In lengthy interviews, Sanford declared his lover his soul mate.

Weeks later, wife Jenny Sanford moved out of the governor's mansion with their four sons. The governor did not contest the divorce that followed. She wrote a tell-all memoir, Staying True, and began a national book tour.

Mark Sanford resisted calls to resign, fought an impeachment push, and endured a formal rebuke from lawmakers who said he embarrassed the state. He paid a $74,000 ethics fine for improprieties in his flights on state and private aircraft and his campaign spending.

New questions came last spring when Sanford met in Florida with his Argentine lover, Maria Belen Chapur. He later explained he was seeking to rekindle the romance.

"Time will tell," he said in May. "I don't know if it will or won't."

With the end of his term-limited tenure now in focus, he won't talk about Chapur.

"I think I have said more than I ever need to say about my personal life," he said during a recent interview.

Sanford hung on after the scandal broke at the urging of friends and allies, including wealthy lawyer and developer John Rainey. He had recruited Sanford to run for governor and laments his missed opportunities.

Sanford rose to become chairman of the Republican Governors Association and waged the nation's most visible, but losing, fights against federal stimulus spending. Both sparked talk of a potential 2012 White House run.

"The mishap of June of 2009 just derailed him completely," Rainey said recently. "That cost him the RGA chairmanship and that just shattered his trajectory upward. But I don't think it's over."

Sanford remains well-regarded in conservative circles. His persistent warnings about rising deficits and railing against federal mandates fed what would become tea party mantras.

"Clearly, Mark has a future. Equally clearly, I don't know where," Rainey said, noting former New York Gov.

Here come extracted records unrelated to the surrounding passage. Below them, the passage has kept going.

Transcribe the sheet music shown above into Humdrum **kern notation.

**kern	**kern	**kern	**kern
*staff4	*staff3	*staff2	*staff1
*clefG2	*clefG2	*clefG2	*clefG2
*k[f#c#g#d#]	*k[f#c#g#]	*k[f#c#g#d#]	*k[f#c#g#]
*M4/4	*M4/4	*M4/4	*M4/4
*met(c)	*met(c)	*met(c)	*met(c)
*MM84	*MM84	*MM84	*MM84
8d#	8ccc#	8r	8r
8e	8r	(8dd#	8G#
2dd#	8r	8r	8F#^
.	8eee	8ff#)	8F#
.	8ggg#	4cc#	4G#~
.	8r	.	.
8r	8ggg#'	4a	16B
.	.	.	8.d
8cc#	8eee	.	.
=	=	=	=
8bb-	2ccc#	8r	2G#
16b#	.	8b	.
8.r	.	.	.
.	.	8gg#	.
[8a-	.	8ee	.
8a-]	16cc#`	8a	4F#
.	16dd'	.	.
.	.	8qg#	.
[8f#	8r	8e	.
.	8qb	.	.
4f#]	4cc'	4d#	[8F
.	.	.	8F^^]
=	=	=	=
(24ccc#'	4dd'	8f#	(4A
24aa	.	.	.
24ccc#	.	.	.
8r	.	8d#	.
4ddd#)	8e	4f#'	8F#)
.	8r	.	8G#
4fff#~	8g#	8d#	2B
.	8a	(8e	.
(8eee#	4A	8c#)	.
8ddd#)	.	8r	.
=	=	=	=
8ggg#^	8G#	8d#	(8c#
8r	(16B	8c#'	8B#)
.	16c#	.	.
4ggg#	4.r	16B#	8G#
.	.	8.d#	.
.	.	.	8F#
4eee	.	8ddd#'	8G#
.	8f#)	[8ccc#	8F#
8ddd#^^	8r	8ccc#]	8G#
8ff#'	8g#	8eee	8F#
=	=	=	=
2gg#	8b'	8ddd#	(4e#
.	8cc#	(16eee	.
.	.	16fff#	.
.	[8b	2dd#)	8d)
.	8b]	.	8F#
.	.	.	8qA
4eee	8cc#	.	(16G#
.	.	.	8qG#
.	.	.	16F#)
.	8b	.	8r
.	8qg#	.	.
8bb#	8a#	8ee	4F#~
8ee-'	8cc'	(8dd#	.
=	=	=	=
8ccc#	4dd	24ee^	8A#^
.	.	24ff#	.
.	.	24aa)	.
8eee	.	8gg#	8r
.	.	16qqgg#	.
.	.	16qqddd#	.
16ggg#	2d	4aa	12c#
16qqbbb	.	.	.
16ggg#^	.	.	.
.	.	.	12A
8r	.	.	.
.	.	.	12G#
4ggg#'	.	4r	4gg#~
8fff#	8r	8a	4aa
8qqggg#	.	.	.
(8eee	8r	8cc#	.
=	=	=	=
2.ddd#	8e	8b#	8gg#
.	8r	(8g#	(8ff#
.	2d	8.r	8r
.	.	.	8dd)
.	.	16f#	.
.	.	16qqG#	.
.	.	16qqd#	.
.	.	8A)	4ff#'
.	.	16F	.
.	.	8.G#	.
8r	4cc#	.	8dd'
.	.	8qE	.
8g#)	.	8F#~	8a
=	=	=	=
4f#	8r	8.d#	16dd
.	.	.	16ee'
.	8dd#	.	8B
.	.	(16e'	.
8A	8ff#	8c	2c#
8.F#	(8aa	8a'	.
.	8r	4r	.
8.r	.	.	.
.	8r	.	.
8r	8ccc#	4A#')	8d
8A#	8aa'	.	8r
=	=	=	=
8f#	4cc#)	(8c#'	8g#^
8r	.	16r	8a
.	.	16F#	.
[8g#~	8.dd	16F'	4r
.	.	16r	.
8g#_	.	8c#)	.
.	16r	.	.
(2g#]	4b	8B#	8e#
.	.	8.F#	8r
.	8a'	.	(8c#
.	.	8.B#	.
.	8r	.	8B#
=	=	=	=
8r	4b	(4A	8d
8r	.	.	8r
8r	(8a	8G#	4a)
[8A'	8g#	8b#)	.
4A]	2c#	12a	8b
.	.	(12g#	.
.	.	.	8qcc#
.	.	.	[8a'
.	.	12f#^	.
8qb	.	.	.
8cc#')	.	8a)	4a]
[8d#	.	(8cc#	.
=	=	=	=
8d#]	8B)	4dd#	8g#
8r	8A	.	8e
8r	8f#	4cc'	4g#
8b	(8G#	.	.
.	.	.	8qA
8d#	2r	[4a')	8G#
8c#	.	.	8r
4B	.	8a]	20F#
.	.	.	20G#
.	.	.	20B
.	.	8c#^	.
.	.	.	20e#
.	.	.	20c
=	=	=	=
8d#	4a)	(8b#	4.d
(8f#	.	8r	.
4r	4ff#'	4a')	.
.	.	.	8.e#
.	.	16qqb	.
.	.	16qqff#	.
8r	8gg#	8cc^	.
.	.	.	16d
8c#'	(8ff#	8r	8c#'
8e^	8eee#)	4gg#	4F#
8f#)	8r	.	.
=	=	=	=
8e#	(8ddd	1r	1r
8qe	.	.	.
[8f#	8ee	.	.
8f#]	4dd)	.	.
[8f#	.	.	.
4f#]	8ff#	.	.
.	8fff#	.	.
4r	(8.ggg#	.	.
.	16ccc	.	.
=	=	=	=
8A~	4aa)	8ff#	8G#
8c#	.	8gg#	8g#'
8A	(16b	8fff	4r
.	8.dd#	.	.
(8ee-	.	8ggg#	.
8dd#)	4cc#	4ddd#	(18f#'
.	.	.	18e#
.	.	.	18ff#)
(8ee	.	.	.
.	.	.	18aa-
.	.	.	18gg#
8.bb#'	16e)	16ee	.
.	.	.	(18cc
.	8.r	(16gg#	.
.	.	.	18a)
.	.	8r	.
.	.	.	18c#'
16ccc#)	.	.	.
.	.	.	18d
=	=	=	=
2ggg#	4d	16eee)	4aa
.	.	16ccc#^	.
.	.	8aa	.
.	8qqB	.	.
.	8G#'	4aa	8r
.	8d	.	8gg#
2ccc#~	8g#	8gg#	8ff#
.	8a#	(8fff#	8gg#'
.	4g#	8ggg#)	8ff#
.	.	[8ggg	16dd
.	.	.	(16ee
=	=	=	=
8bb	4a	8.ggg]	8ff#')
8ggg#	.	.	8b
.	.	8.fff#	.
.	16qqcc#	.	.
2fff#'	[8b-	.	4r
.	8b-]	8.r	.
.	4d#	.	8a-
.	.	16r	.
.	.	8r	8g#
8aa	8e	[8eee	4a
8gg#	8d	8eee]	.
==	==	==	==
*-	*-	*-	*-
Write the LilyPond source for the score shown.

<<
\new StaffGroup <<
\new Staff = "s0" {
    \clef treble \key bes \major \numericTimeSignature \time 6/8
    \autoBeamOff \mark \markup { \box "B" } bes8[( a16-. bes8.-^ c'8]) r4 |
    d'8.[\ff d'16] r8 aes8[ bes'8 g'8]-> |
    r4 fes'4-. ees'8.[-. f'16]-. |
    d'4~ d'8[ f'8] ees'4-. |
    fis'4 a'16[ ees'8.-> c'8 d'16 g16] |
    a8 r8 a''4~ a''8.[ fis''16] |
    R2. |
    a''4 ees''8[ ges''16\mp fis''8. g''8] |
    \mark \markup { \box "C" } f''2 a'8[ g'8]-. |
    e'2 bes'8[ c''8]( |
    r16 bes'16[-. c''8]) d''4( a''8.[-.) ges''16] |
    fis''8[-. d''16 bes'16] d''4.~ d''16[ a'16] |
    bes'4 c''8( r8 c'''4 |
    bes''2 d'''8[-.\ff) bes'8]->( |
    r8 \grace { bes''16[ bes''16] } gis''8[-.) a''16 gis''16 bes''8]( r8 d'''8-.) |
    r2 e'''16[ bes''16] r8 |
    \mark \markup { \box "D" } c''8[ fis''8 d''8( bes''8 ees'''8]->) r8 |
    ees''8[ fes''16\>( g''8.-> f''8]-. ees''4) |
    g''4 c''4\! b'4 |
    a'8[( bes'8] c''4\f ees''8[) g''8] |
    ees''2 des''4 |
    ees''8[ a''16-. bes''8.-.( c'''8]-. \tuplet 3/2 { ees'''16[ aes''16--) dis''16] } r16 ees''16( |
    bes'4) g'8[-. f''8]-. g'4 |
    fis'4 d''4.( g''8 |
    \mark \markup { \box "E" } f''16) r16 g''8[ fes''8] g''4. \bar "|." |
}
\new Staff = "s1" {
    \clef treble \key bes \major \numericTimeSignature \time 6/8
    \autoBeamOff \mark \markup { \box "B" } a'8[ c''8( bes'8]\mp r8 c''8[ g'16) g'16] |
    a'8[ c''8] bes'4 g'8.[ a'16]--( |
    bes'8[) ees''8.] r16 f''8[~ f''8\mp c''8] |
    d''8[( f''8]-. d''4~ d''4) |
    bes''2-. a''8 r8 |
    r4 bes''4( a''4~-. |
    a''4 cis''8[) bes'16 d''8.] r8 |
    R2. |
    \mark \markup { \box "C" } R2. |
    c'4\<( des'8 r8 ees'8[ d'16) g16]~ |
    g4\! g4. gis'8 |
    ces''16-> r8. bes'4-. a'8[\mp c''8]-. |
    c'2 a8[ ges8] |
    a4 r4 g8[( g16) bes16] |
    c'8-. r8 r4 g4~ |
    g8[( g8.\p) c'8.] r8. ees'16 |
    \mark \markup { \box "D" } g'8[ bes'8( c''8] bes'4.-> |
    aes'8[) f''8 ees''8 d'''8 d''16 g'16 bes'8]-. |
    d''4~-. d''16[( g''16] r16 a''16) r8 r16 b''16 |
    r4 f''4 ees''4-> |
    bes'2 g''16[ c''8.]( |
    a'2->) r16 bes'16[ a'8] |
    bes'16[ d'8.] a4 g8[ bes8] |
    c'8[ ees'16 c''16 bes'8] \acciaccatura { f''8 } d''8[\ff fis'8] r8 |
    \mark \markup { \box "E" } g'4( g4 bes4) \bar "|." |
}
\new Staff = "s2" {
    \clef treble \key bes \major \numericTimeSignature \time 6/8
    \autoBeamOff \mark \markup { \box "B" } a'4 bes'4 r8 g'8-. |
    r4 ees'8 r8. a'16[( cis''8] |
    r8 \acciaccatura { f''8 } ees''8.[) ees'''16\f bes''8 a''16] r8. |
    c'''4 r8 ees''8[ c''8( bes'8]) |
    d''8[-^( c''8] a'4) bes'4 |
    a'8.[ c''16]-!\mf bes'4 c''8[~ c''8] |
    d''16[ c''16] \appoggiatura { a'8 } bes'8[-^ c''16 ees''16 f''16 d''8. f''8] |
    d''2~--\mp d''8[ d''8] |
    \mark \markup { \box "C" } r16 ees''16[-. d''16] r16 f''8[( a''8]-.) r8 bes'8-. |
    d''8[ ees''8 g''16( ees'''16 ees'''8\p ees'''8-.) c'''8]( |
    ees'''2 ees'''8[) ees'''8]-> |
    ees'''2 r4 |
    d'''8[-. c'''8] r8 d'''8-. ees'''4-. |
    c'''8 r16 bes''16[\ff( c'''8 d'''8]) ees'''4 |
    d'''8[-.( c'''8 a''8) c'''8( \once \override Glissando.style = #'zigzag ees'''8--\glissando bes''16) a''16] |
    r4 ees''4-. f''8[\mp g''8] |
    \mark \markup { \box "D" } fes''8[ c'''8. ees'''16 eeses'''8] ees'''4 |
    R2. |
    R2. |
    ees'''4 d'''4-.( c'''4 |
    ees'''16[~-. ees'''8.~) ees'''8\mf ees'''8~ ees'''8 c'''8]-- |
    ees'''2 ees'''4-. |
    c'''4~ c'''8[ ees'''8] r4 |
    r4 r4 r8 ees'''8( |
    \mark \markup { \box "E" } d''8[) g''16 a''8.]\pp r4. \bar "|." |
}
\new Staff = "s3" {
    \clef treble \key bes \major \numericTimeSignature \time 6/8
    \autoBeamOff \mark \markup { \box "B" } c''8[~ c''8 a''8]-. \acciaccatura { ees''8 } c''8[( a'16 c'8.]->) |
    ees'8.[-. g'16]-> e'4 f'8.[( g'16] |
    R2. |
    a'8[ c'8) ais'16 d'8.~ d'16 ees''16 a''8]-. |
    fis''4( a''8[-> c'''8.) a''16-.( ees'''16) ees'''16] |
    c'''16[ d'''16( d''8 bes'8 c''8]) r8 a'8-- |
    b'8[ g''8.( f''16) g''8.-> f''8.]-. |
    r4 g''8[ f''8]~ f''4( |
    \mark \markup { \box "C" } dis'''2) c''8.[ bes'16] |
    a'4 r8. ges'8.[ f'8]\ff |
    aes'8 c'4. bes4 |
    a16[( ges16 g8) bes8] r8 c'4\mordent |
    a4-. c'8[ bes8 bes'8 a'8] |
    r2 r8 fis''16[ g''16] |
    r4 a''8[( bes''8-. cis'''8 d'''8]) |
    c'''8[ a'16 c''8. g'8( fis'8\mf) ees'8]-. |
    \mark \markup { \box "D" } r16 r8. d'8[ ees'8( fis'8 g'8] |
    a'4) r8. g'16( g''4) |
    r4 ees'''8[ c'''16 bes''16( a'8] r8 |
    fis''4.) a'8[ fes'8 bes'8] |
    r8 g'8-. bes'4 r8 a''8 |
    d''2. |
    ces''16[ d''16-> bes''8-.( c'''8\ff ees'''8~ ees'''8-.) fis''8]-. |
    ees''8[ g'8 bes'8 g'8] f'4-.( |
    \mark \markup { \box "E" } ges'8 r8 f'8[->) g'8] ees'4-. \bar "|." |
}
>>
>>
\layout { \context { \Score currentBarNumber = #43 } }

Eliot Spitzer's prostitution scandal and current gig as a cable news talk-show cohost.

During a recent speech to a Rotary club, Sanford told a crowd his final year in office was his best: More budget vetoes were sustained, and he won long fights to restructure the state's money-losing employment agency and overhaul sentencing laws.

And Nikki Haley, the legislator he mentored and encouraged, publicly praised him as she clinched the GOP nomination for governor in June on the way to a victory in November.

Sanford said he would remain "engaged in the larger war of ideas or the process of politics" at least through writing and possibly working with a conservative think tank. He expects to return to business.

A return to politics isn't planned, he said, "but what I've also learned in life is you never say never."